Friday, January 18, 2008

A corner has been turned

A corner has been turned.

I'm not sure it's THE corner, but clearly, during the process of erasing Ms. Burnett's eyes and re-installing them (like they were appliances) about half an inch lower on the canvas, a corner was turned. And, given that the big sign on the street onto which we have turned says "One Way", there is no going back. Likewise, driving around the block is not an option.

It is now a completely different painting--for good or for bad. I wish I had a picture. I will by this evening. Until then, consider the following set of parameters:

1--Big Erin is now looking down, red-eyed, possibly crying
2--Purples and blues and now much more in evidence, particularly in the shadows on the side of her face and neck
3--She is now called "Distraught Erin (Lavender Mist)"--which is a title I like.
4--Replacing the previously planned copy which went approximately like this:
If I see that idiot Cramer stare down my dress one more time I'm gonna freak out
will read a far longer message, circling the perimeter of the painting, perhaps twice, proceeding, approximately, along these lines:
You think this job is easy? Constant public scrutiny ... a new hair-do every freaking day ... a parade of creeps staring at my ass ... and the idiot who's painting me insists on calling my lavaliere a surrogate nipple! What's up with that? Sheesh.
It may not all fit, and it may be a bit much after I think about it for a while (some fine-tuning is bound to happen), but it does make me smile.

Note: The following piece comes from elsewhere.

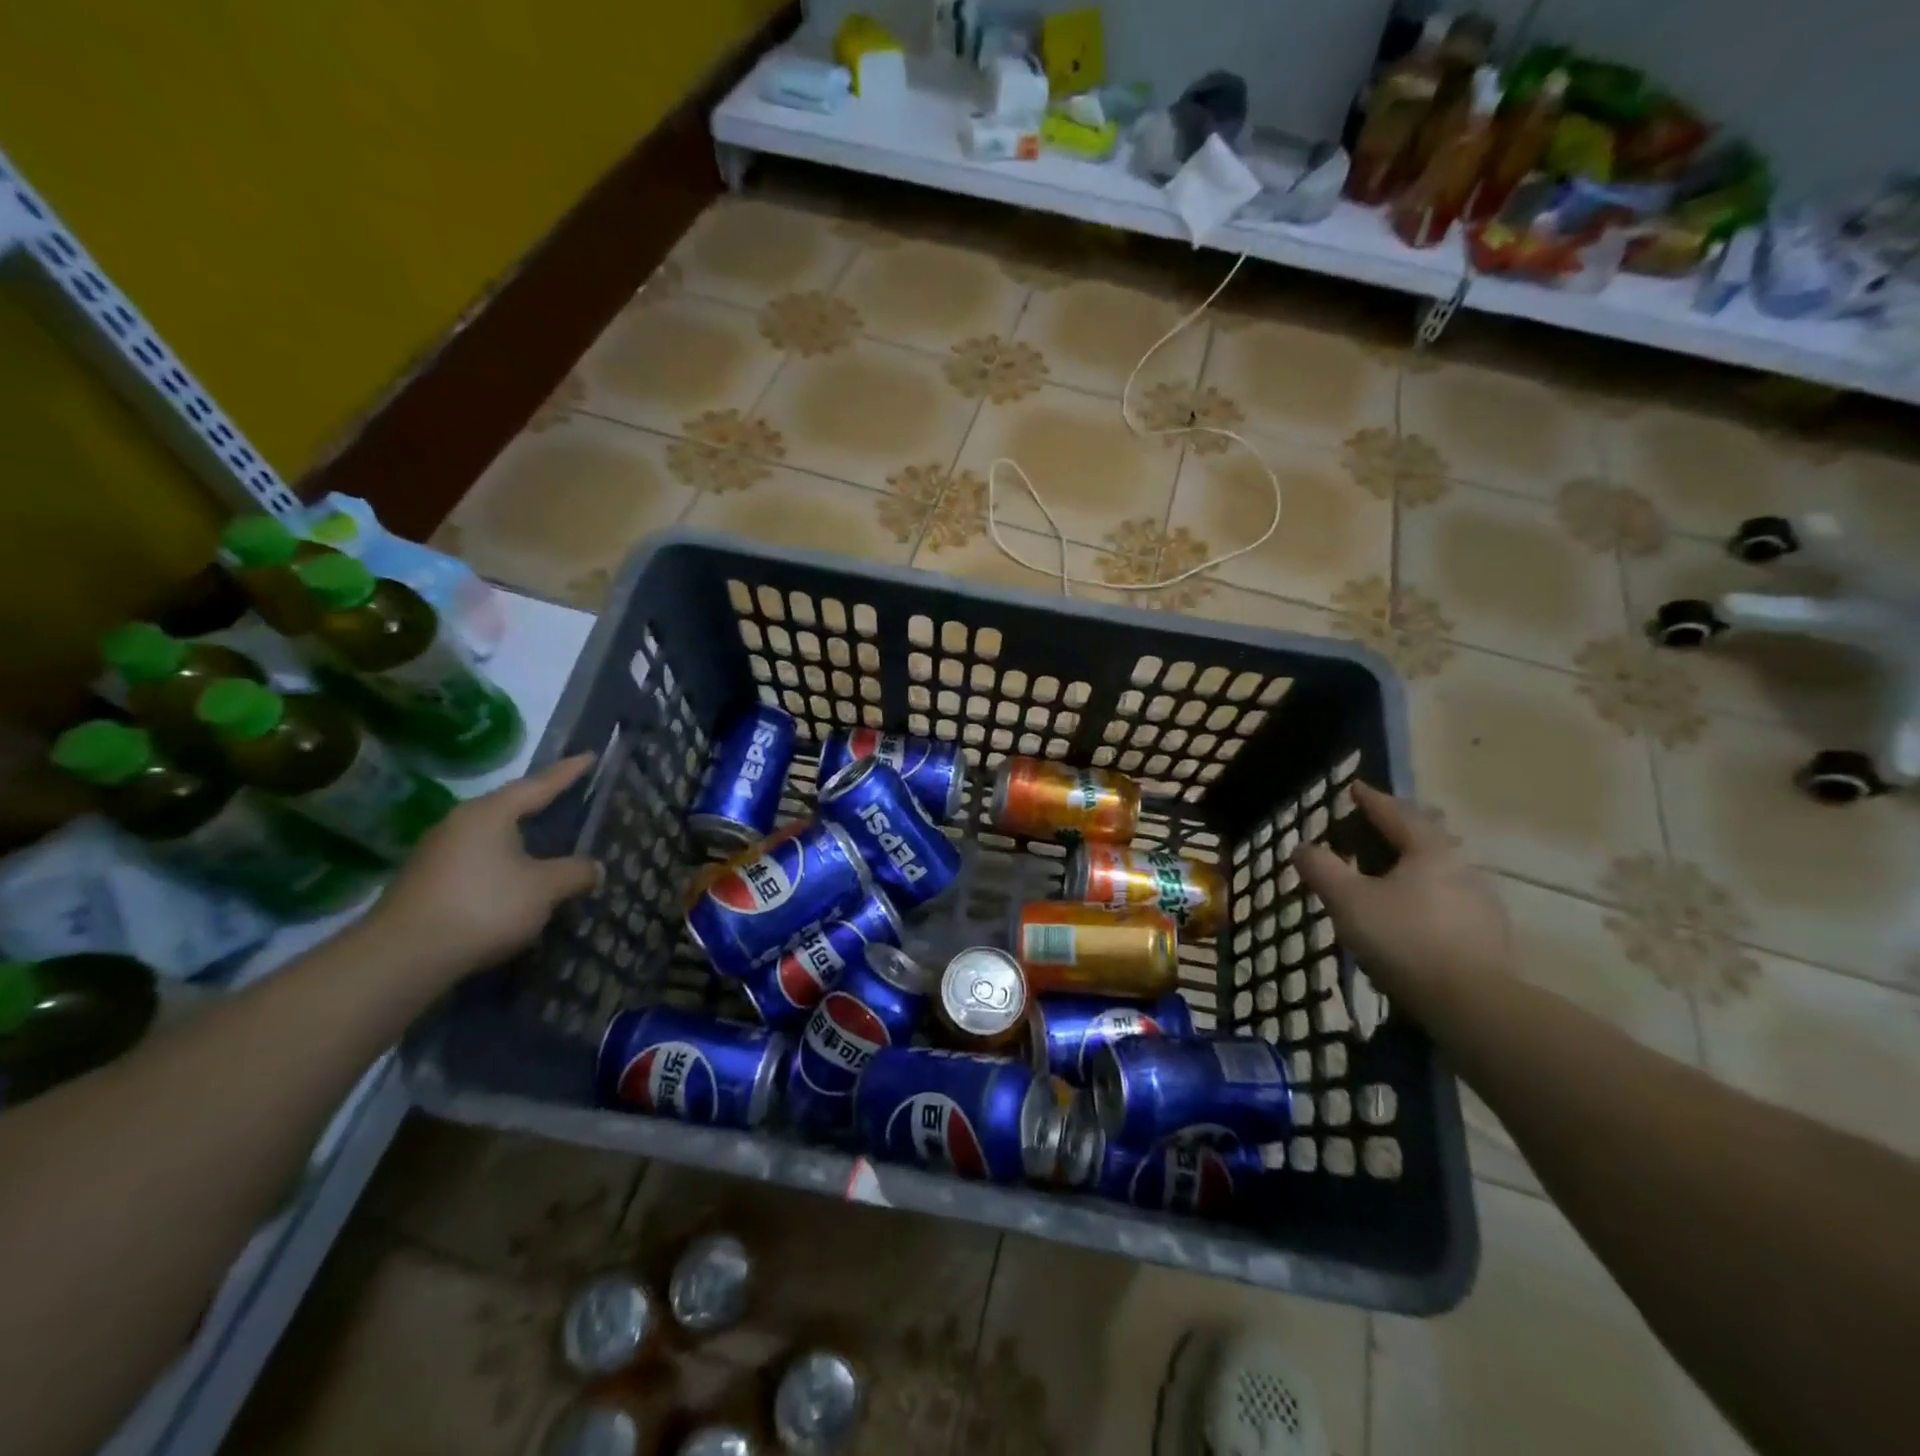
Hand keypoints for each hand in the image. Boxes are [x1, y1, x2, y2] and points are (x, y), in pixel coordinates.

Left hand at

Manomanoman, I am feeling the wind in my hair, dear reader! I'm like that annoying Leo DiCaprio in "Titanic." I'm standing on the bow; all I can see is water and seagulls; I've got my arm around Kate Winslett (and really, how hot is she? You should smell the perfume she's wearing.); the iceberg is still a number of miles away; and I--channeling Yurtle the Turtle in my own special, disfunctional way--am King of the World.